Validation results for WGCNA* mortality groups in three Affymetrix data sets
Figure 5 Validation of the WGCNA* high mortality group in two independent gene expression data sets (A-B). A. Results for the Miller 2005 data set are shown for the following probe sets ATP1B1: 201242_s_at, TP53: 201746_at, and TGFBR2: 208944_at. The Pawitan 2005 (more ...)
A comparison of p53 and the WGCNA* high mortality group
Since the WGCNA* high mortality group was defined by low Na-KATPase-β1 and high p53, we checked whether p53 alone would be a sufficient or possibly superior survival predictor. In our TMA data, the optimal dichotomized threshold for p53 was the 75th percentile. In a Cox proportional-hazards model that included both the WGCNA* high mortality group (coded as high versus moderate and low combined) and the dichotomized p53 marker, the hazards ratio for the WGCNA* high mortality group was more than two-fold higher at 4.5 (p = 0.07) versus a hazards ratio of 2.1 (p = 0.38) for the dichotomized p53 marker. In the gene expression data, the continuous form of the TP53 variable was not significant while the WGCNA* high mortality group maintained significance at the 0.05 level for all 8 of the Pawitan 2005 models. The dichotomized TP53 marker did achieve significance at the 0.05 level in two of the Miller 2005 models, but high TP53 indicated a protective effect, which is inconsistent with current (protein-level) findings (HR = 0.35 and p = 0.04 for both models). In summary, low Na-KATPase-β1 (< 33rd percentile) in combination with high p53 (>75th percentile) is a stronger predictor of mortality than p53 alone in both our TMA data and the Pawitan 2005 gene expression data set.
Analysis of the WGCNA* high mortality group in the Pawitan 2005 data set
Since the WGCNA* high mortality group consistently validated in the Pawitan 2005 data set, we explored the relationship between this group and the available Pawitan 2005 variables: subtype (Basal, ERBB2, luminal A, luminal B and normal like) and grade (I-III). In this data set, the high mortality group consisted of 11 patients, 7 of which were luminal B, one luminal A, one basal, and two were missing subtypes.

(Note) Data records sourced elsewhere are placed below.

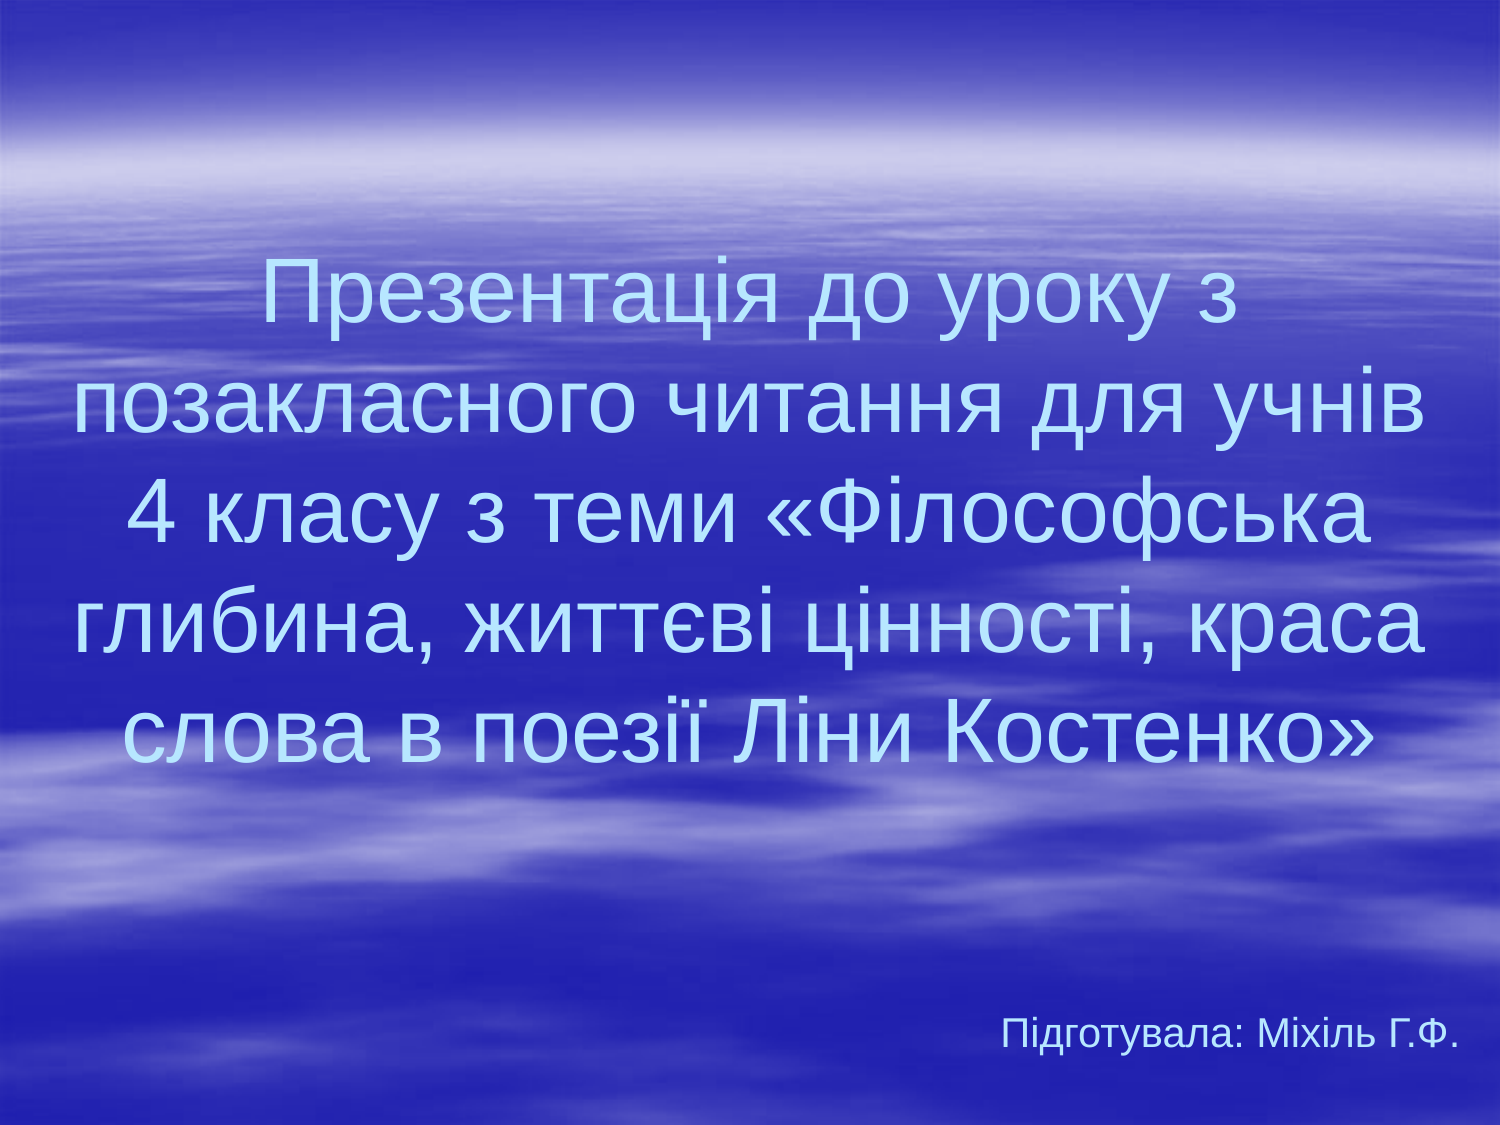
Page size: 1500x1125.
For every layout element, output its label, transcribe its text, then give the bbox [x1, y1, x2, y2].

title Презентація до уроку з позакласного читання для учнів 4 класу з теми «Філософська глибина, життєві цінності, краса слова в поезії Ліни Костенко» [49, 174, 1451, 838]
picture [0, 0, 1500, 1125]
text_box Підготувала: Міхіль Г.Ф. [74, 949, 1476, 1113]
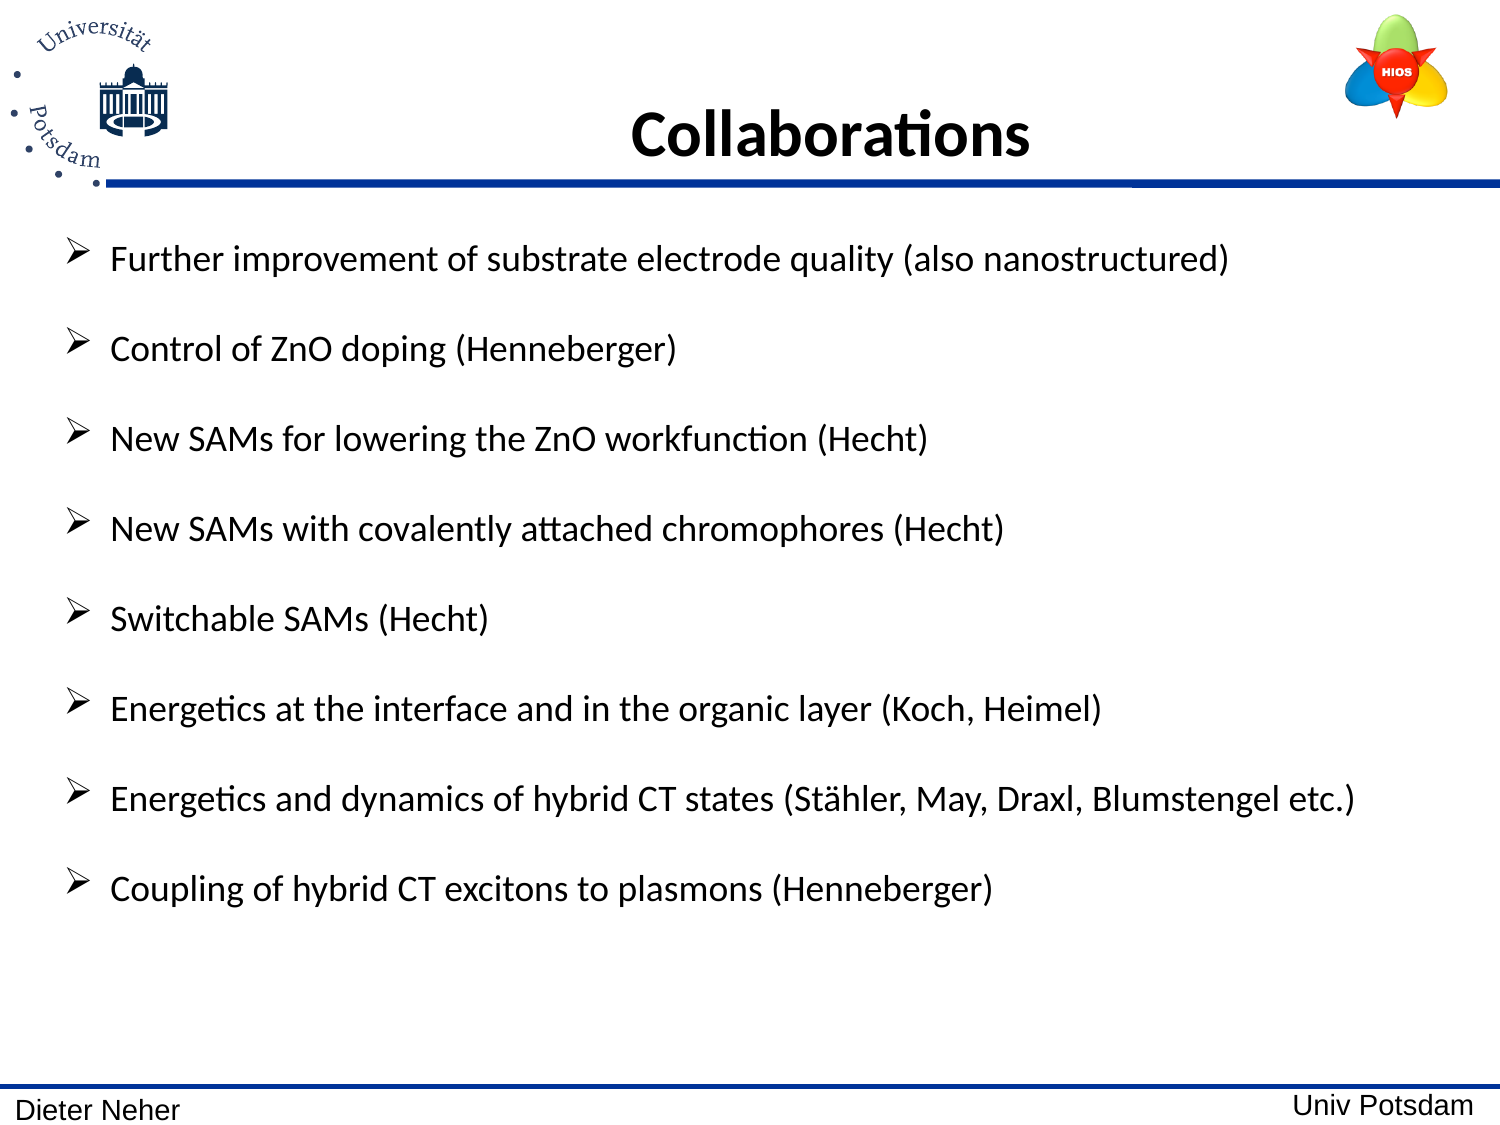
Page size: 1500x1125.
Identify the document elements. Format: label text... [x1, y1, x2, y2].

picture [1335, 14, 1457, 119]
text_box Further improvement of substrate electrode quality (also nanostructured) Control of ZnO doping (Henneberger) New SAMs for lowering the ZnO workfunction (Hecht) New SAMs with covalently attached chromophores (Hecht) Switchable SAMs (Hecht) Energetics at the interface and in the organic layer (Koch, Heimel) Energetics and dynamics of hybrid CT states (Stähler, May, Draxl, Blumstengel etc.) Coupling of hybrid CT excitons to plasmons (Henneberger) [57, 227, 1363, 1005]
title Collaborations [193, 35, 1470, 178]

Thus, subtype was significantly related to WGCNA* high mortality (Fisher's exact test p = 1.5 × 10-4
). Similarly, seven of the high mortality group patients were grade 3, two were grade 2, and two were grade 1, although this relationship did not achieve significance (Fisher's exact test p = 0.194). In a multivariate Cox proportional-hazards model with subtype coded as luminal B versus other types and grade coded as an ordinal variable, the WGCNA* high mortality group was the strongest predictor with a hazards ratio of 4.22 (95% CI: 1.3, 14.1, p = 0.019). See Additional File 3
for characteristics of the WGCNA* mortality groups.